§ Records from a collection
^^^^^^^^^^^^^^^^
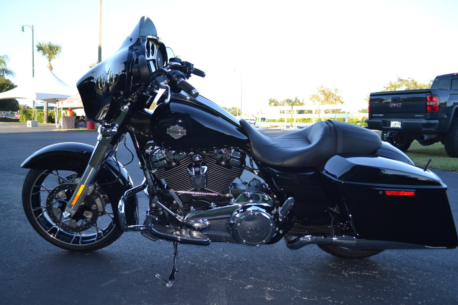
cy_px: 152
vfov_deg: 43.6
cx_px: 229
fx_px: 382
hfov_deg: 61.9
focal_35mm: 30
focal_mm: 20
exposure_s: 1/160
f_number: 4
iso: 100
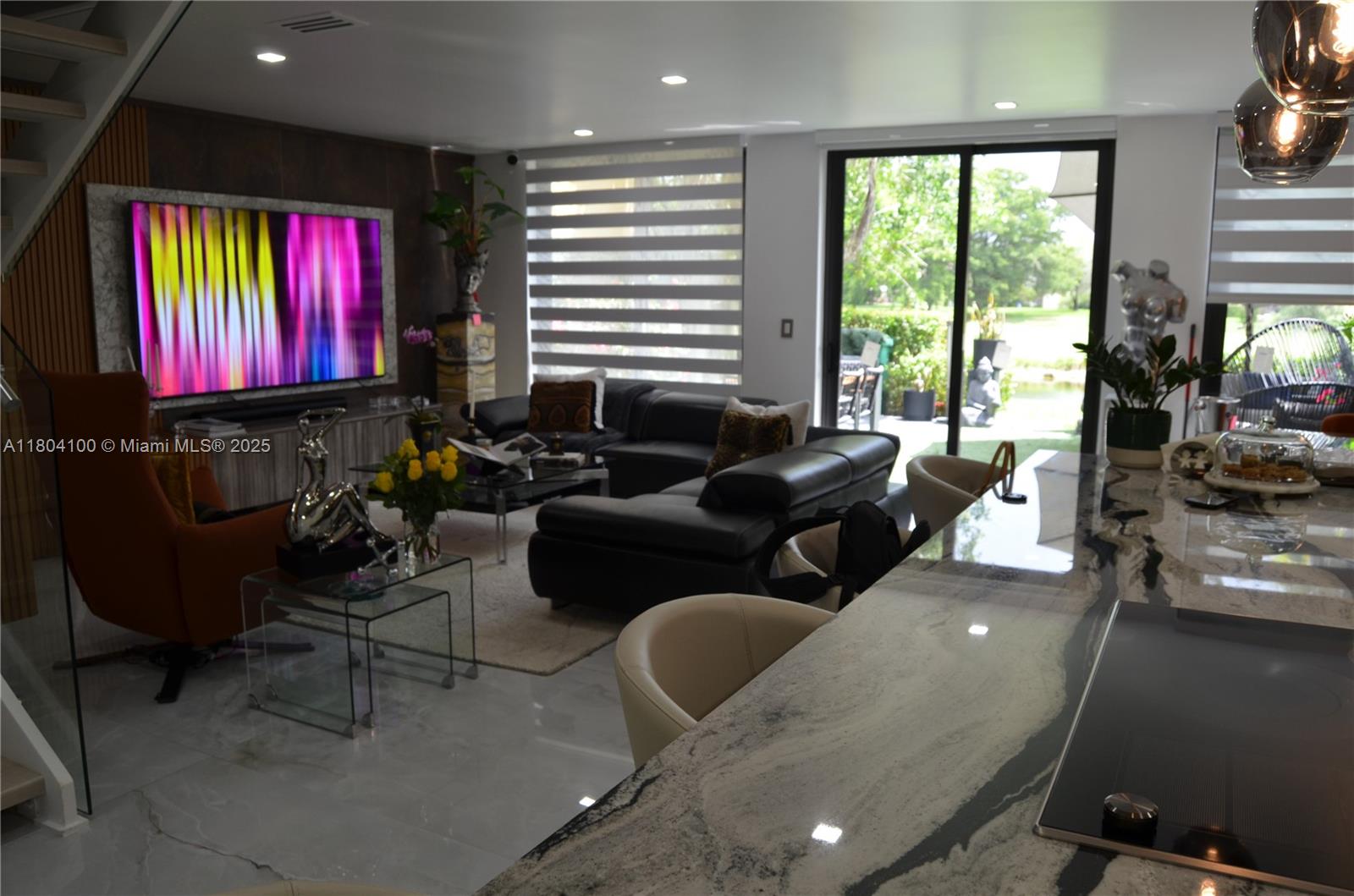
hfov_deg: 67.5
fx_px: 1013
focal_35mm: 27
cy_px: 448
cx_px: 677
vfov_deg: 47.7
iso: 220
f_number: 5.6
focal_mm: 18
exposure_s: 1/60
^^^^^^^^^^^^^^^^
Return exactly the lines from the one containing "f_number: 4" through the end of the records, leaving out every picture.

f_number: 4
iso: 100
hfov_deg: 67.5
fx_px: 1013
focal_35mm: 27
cy_px: 448
cx_px: 677
vfov_deg: 47.7
iso: 220
f_number: 5.6
focal_mm: 18
exposure_s: 1/60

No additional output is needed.